+++ INFORMATION PROVIDED

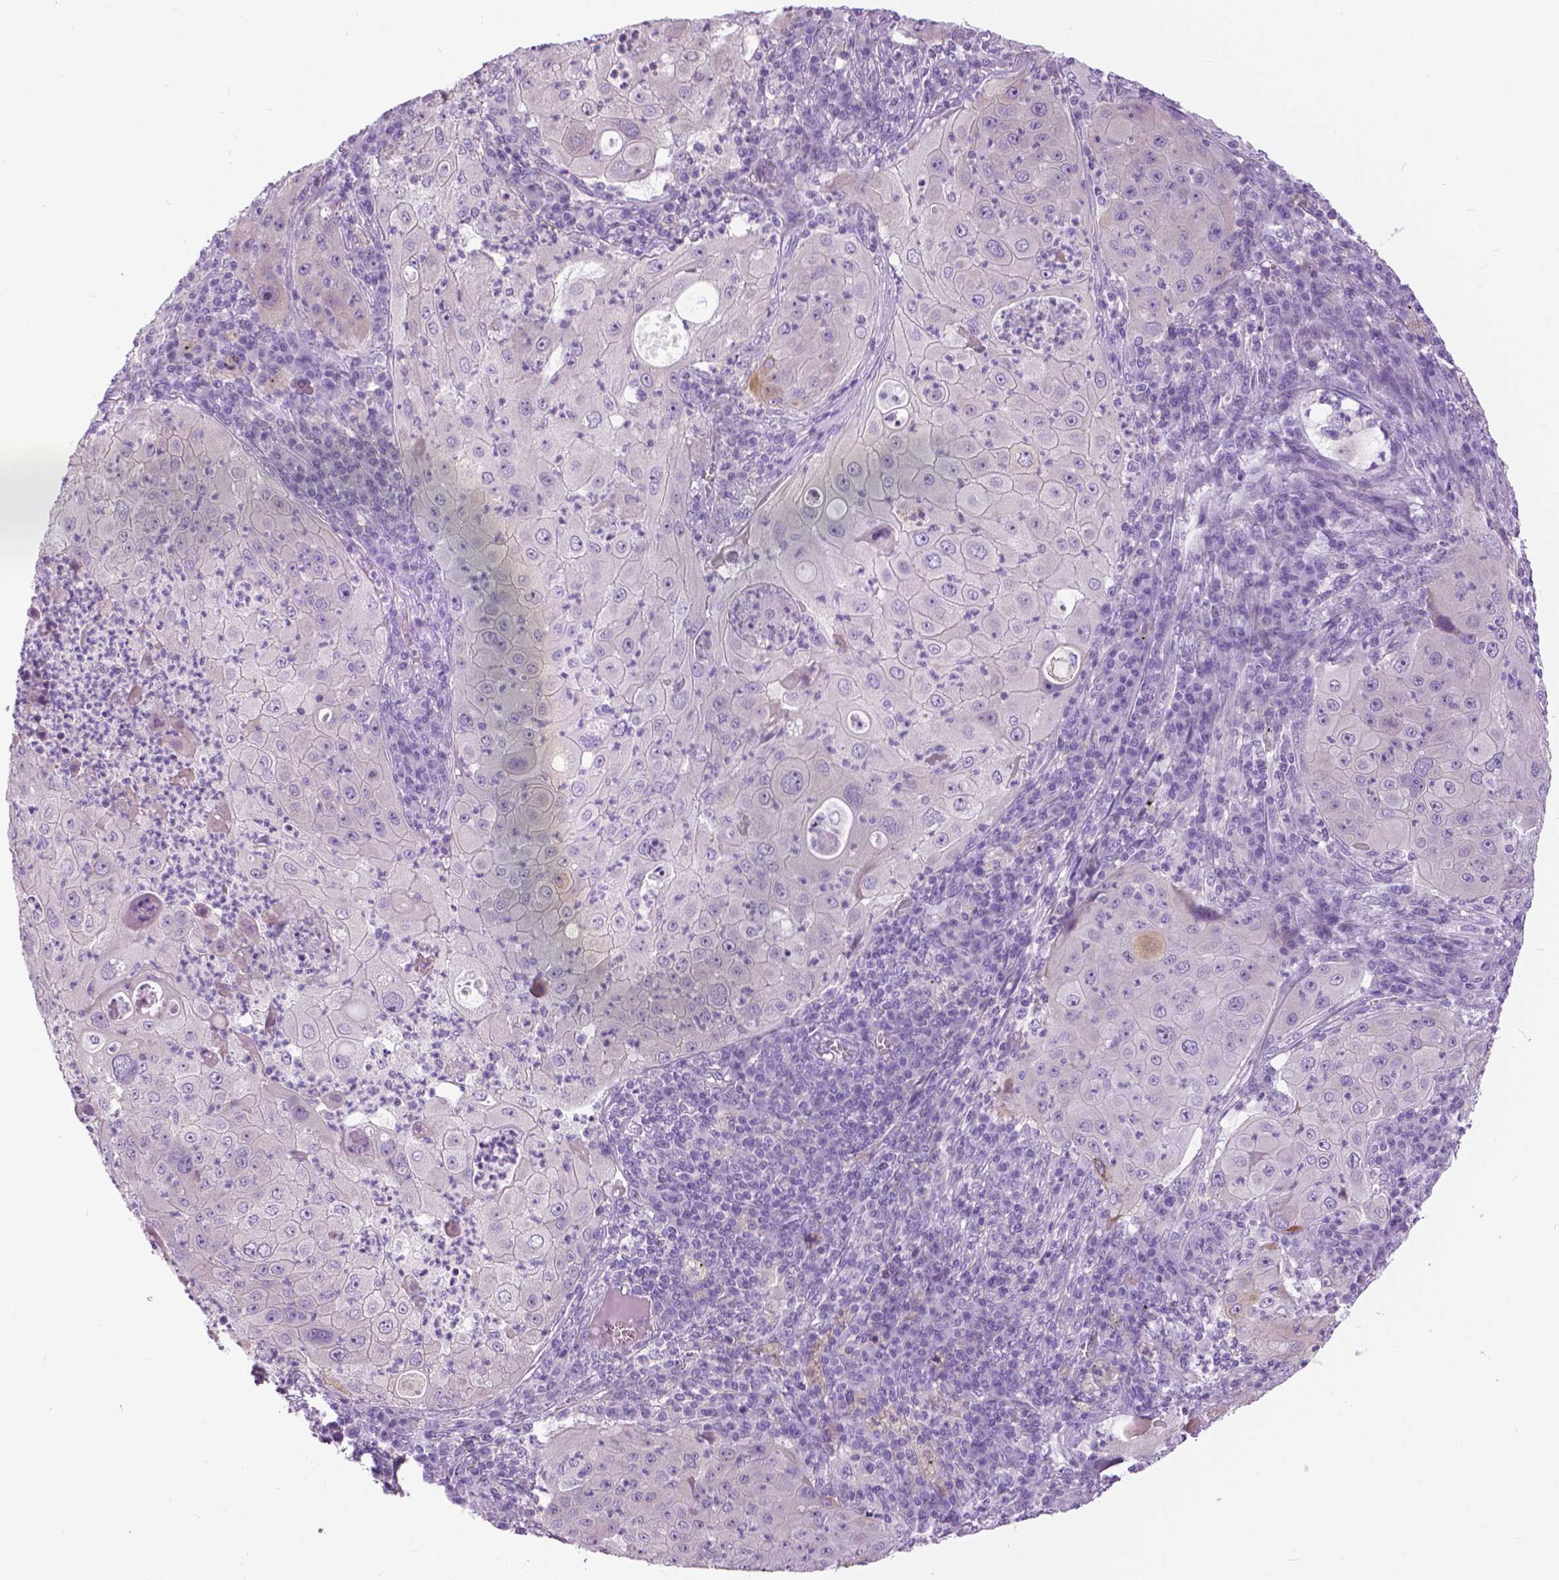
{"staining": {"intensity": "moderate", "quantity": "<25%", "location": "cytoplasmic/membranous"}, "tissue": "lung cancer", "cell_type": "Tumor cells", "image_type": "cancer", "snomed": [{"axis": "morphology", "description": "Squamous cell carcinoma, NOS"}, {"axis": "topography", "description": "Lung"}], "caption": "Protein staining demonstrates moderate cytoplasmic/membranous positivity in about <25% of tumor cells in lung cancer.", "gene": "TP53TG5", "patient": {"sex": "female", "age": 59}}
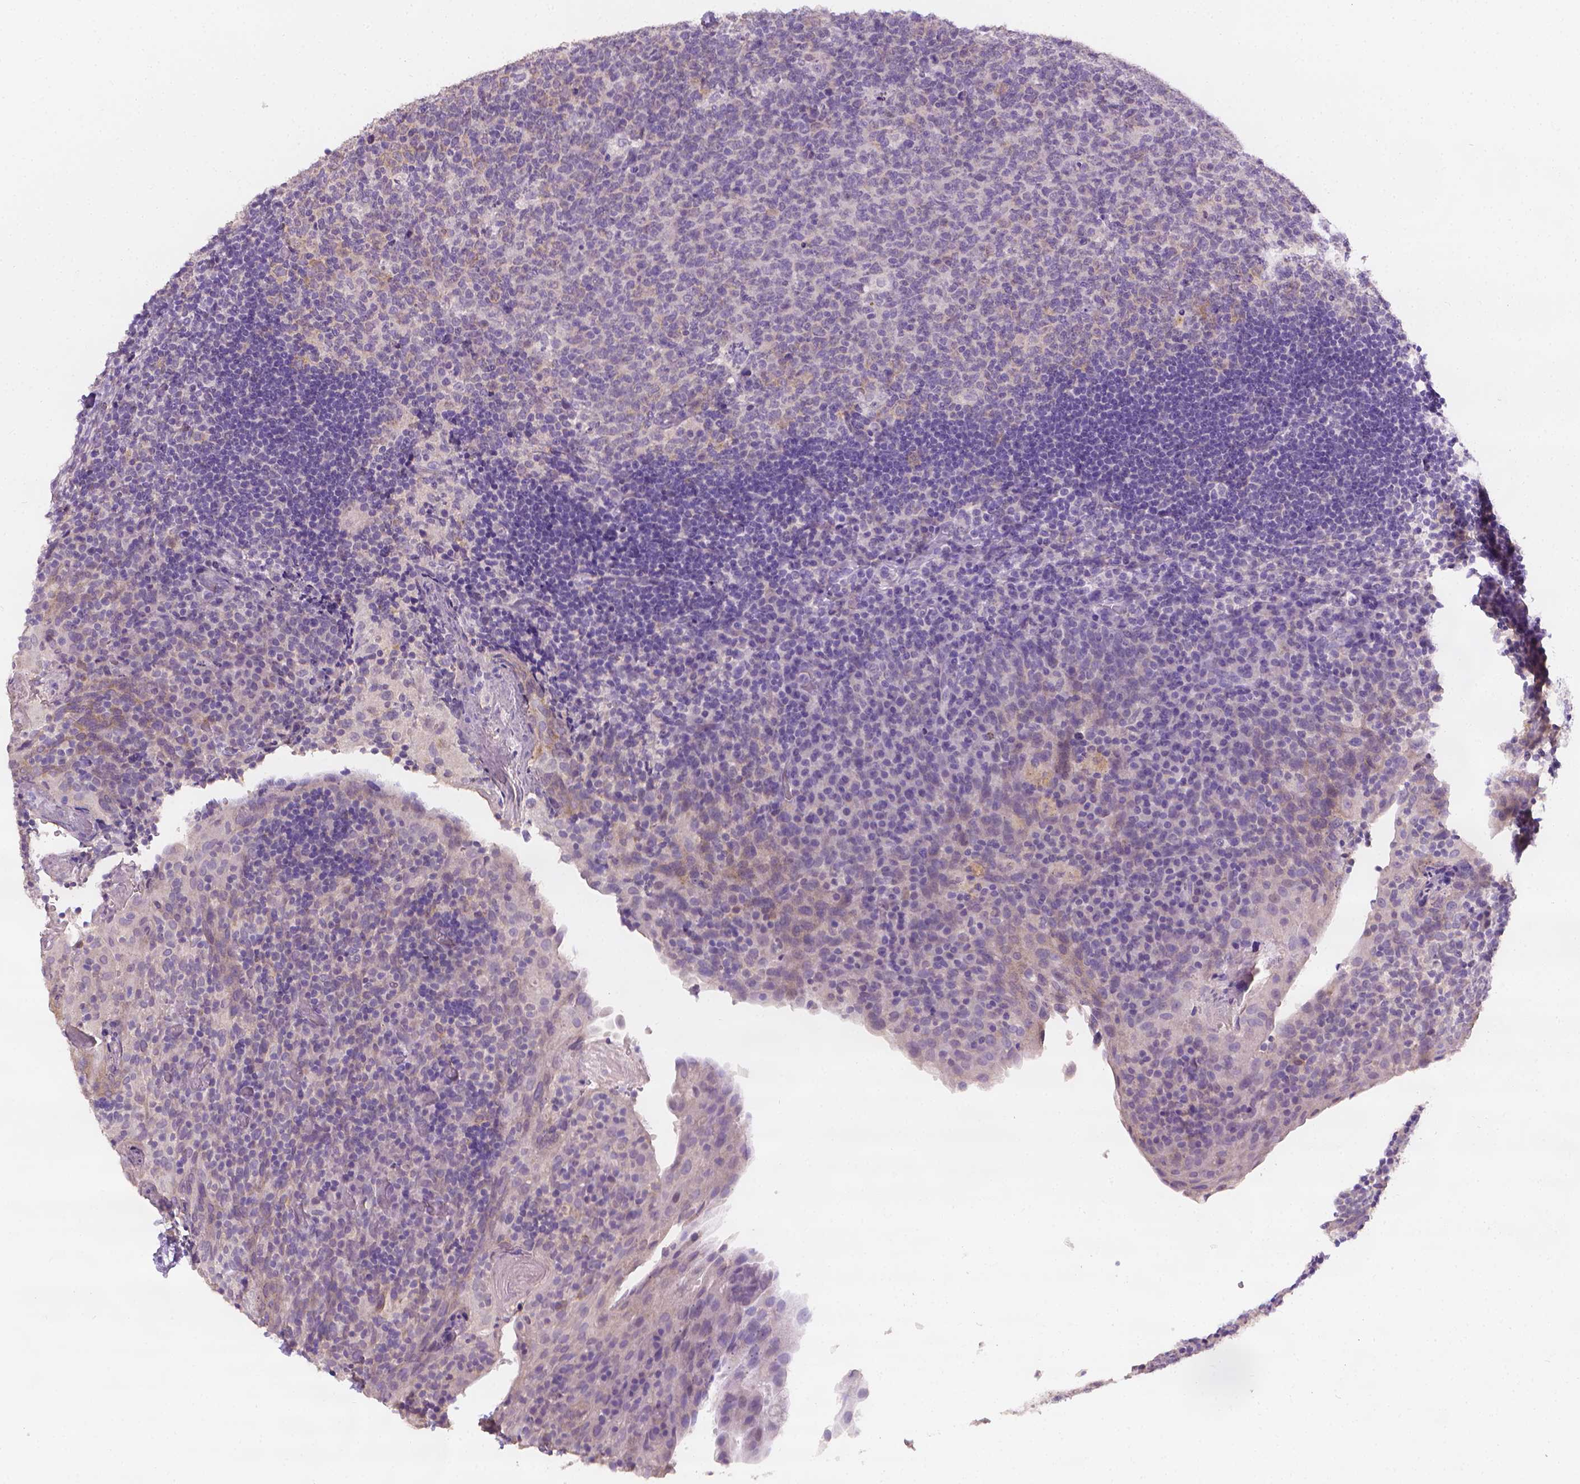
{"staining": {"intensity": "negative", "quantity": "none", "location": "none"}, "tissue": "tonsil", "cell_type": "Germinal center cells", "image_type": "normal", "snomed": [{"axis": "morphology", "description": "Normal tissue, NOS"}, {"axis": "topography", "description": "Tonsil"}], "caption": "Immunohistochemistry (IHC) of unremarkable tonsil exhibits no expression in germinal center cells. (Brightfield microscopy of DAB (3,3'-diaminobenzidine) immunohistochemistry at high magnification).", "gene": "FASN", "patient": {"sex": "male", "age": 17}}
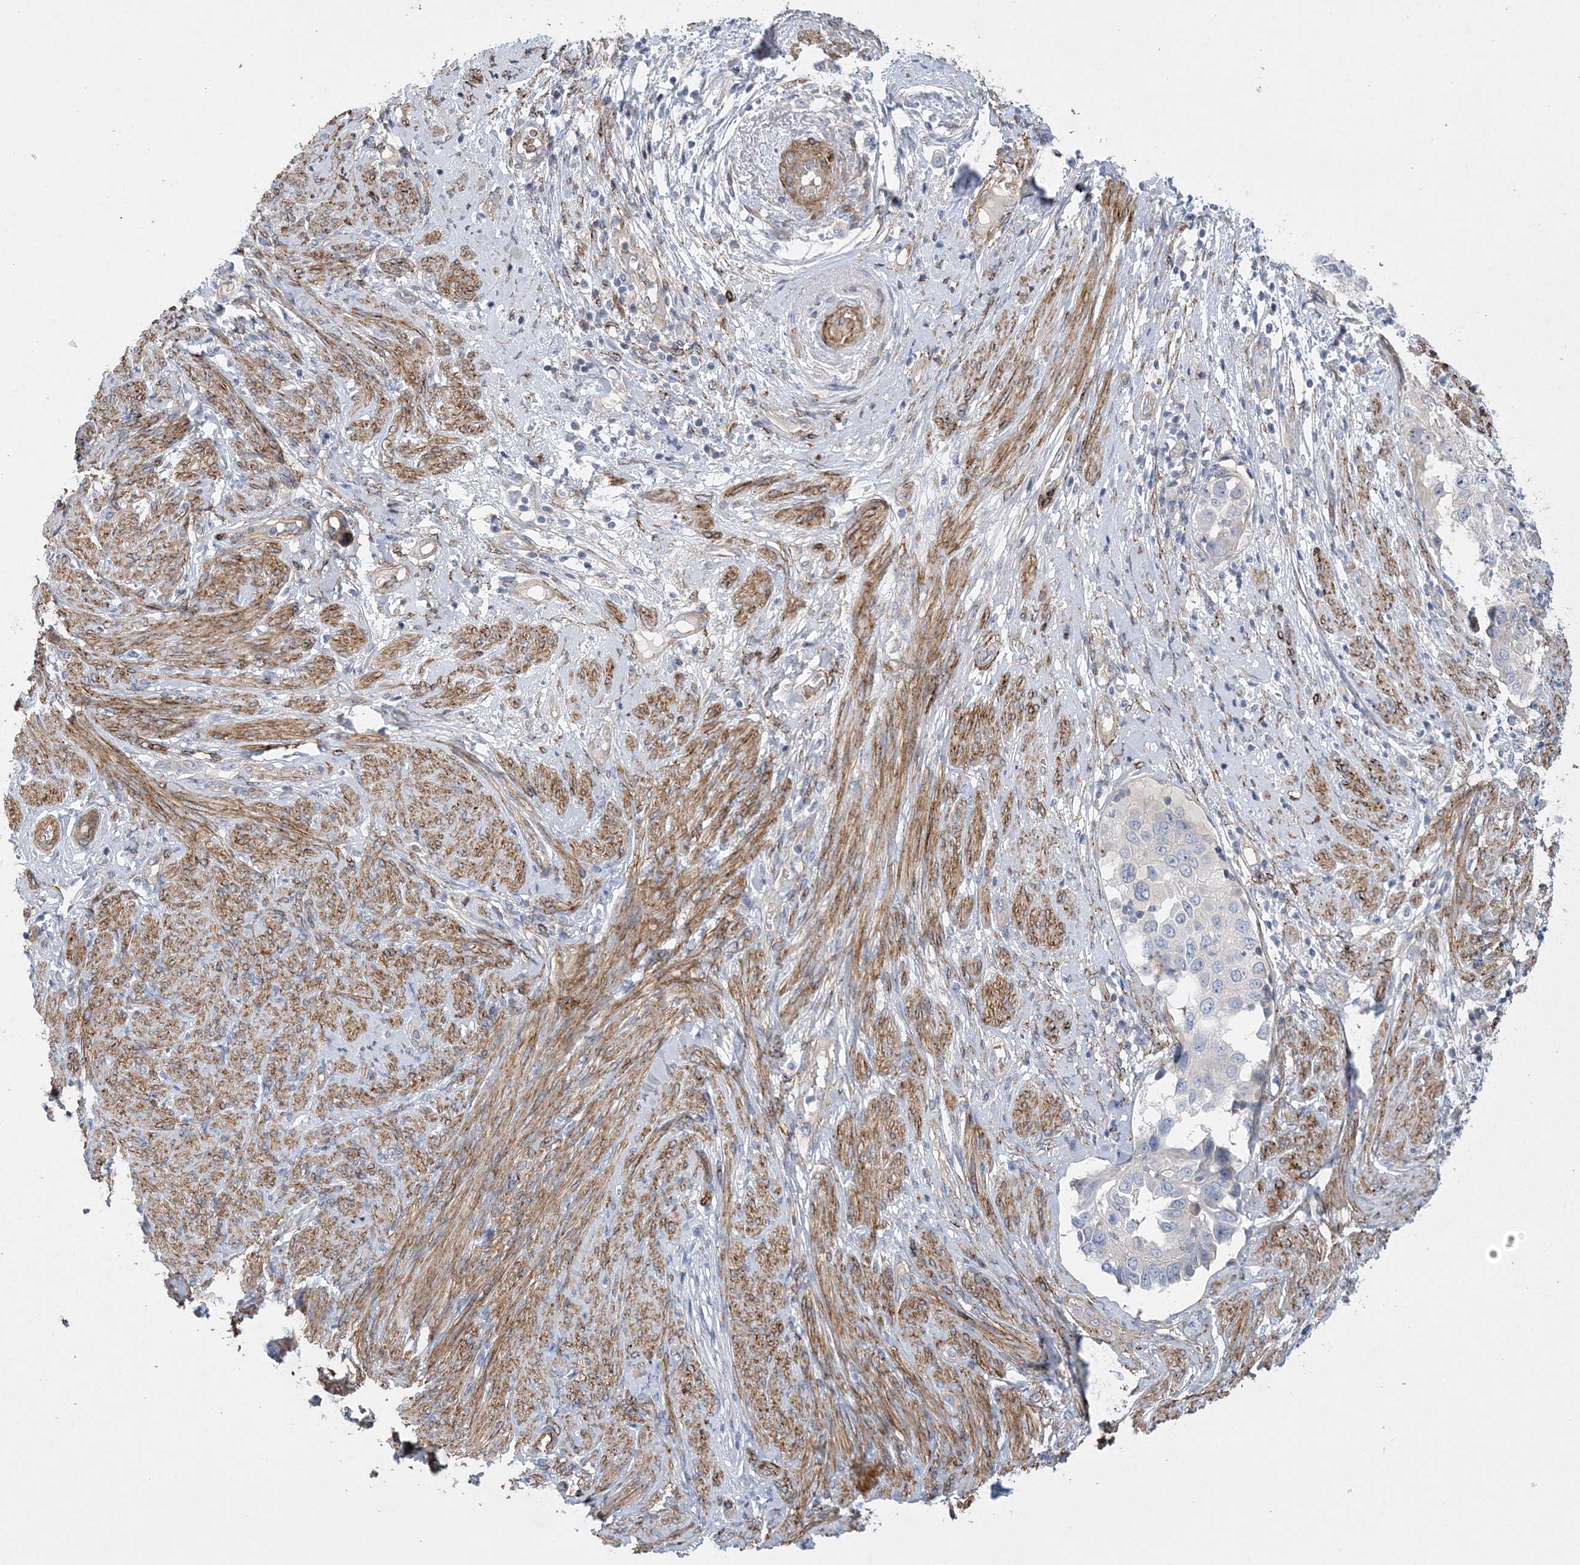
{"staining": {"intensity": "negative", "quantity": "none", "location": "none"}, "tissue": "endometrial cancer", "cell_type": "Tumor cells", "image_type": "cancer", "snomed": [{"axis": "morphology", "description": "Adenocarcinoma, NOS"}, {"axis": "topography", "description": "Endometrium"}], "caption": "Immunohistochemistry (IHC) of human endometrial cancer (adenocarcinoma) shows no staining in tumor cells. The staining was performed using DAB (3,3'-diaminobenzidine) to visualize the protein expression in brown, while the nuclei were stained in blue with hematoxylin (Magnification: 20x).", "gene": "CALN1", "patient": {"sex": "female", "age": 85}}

++++++

#### [DESCRIPTION OF THE TASK]
Show every line of the data in which the word "Immunohistochemistry" appears.

#### [ANSWER SECTION]
{"staining": {"intensity": "negative", "quantity": "none", "location": "none"}, "tissue": "tonsil", "cell_type": "Germinal center cells", "image_type": "normal", "snomed": [{"axis": "morphology", "description": "Normal tissue, NOS"}, {"axis": "topography", "description": "Tonsil"}], "caption": "Immunohistochemistry (IHC) of unremarkable tonsil exhibits no expression in germinal center cells. (Brightfield microscopy of DAB (3,3'-diaminobenzidine) immunohistochemistry at high magnification).", "gene": "FASN", "patient": {"sex": "male", "age": 17}}
{"staining": {"intensity": "negative", "quantity": "none", "location": "none"}, "tissue": "endometrial cancer", "cell_type": "Tumor cells", "image_type": "cancer", "snomed": [{"axis": "morphology", "description": "Adenocarcinoma, NOS"}, {"axis": "topography", "description": "Endometrium"}], "caption": "Immunohistochemistry (IHC) of human endometrial cancer (adenocarcinoma) shows no staining in tumor cells. The staining was performed using DAB (3,3'-diaminobenzidine) to visualize the protein expression in brown, while the nuclei were stained in blue with hematoxylin (Magnification: 20x).", "gene": "CALN1", "patient": {"sex": "female", "age": 85}}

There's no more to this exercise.